RECORDS TO PROCESS START
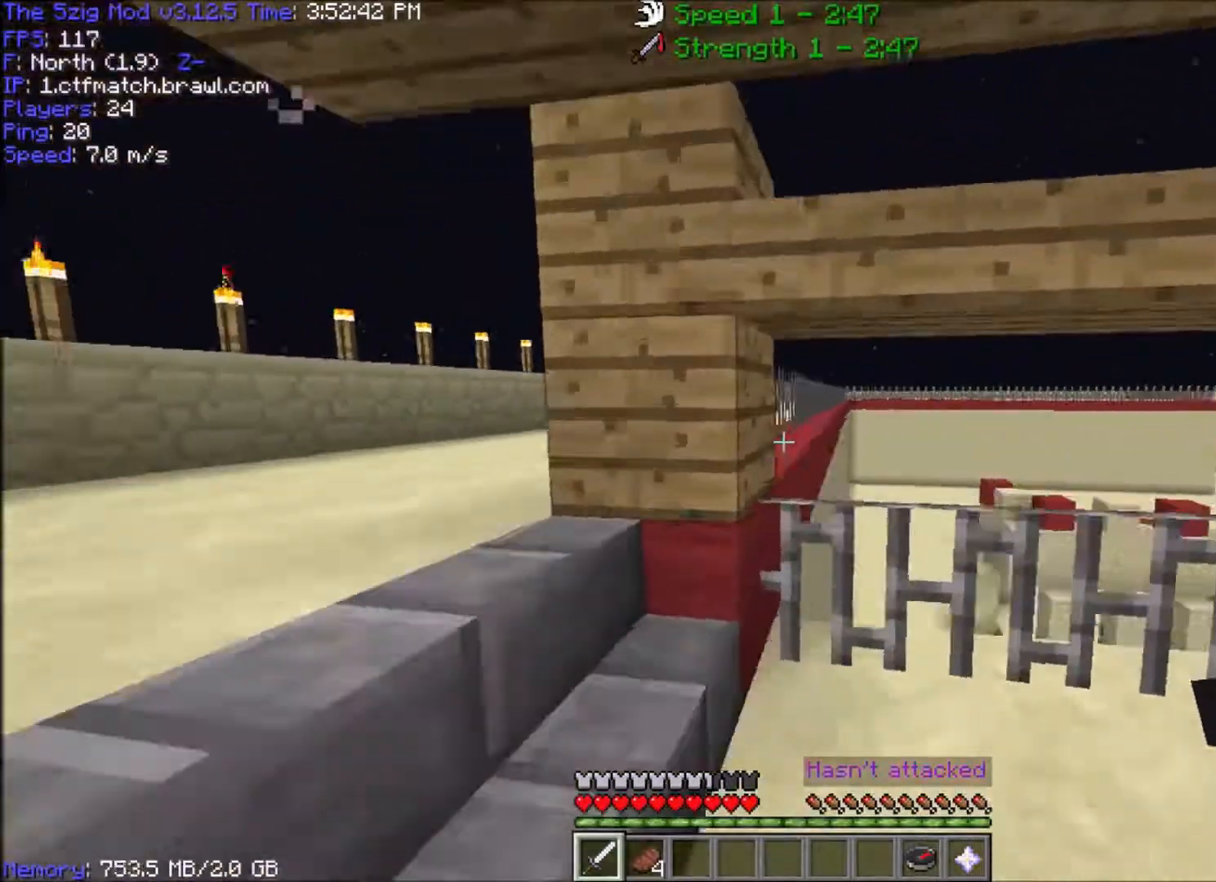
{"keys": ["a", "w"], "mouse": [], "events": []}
RECORDS TO PROCESS END
RECORDS TO PROCESS START
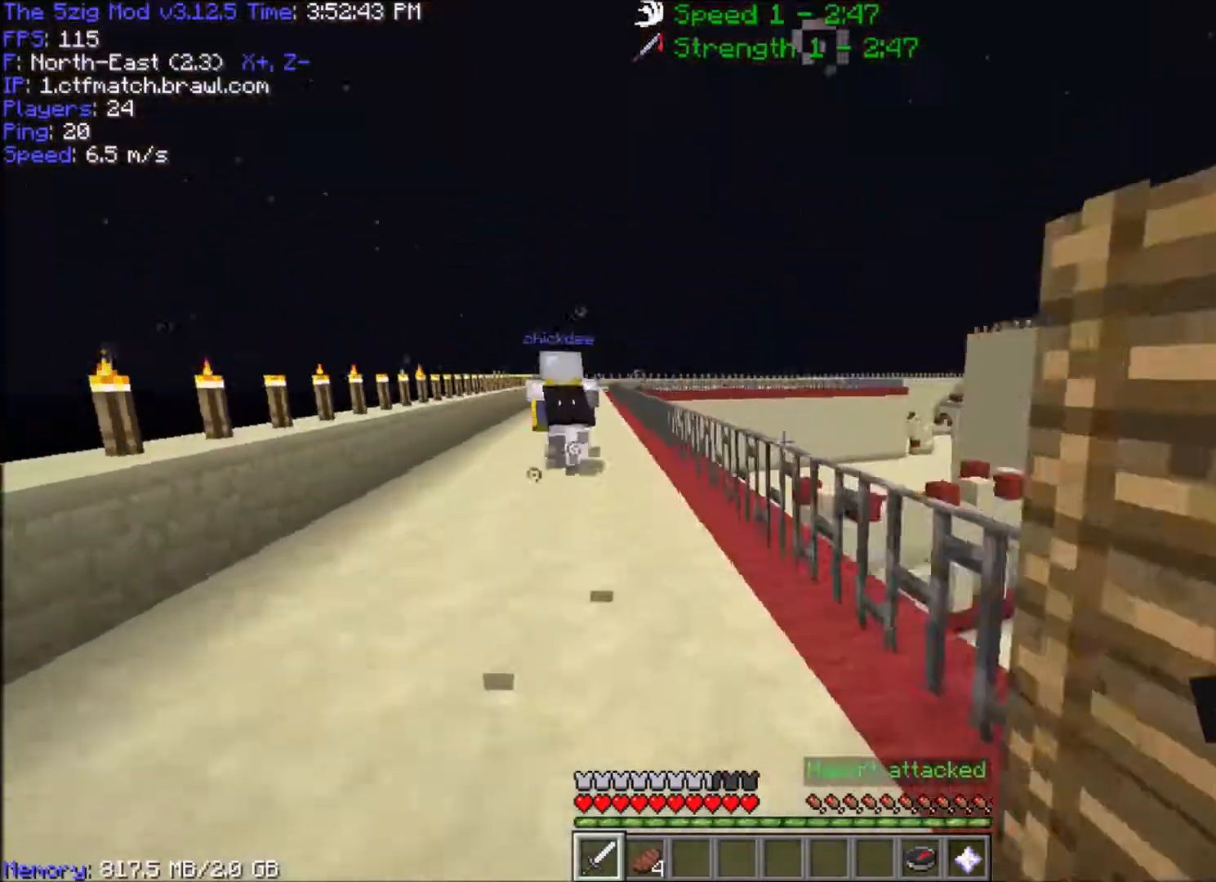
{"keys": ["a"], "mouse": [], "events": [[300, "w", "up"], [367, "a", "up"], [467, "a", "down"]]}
RECORDS TO PROCESS END
RECORDS TO PROCESS START
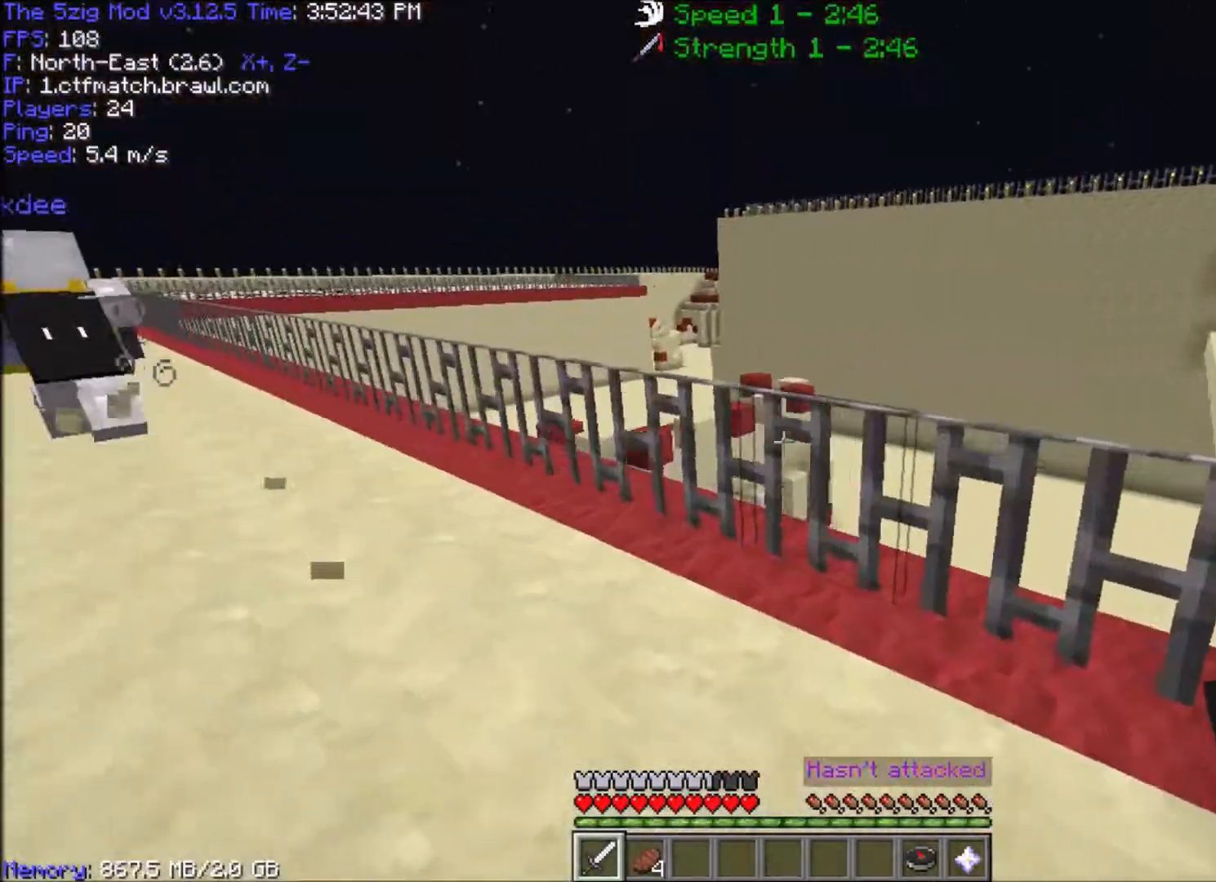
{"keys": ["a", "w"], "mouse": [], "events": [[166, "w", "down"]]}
RECORDS TO PROCESS END
- [TASK ITEM]: Within the listing above, how many lines contain "down"? Please respond with the number and nothing else.

- [WRITTEN RESPONSE]: 2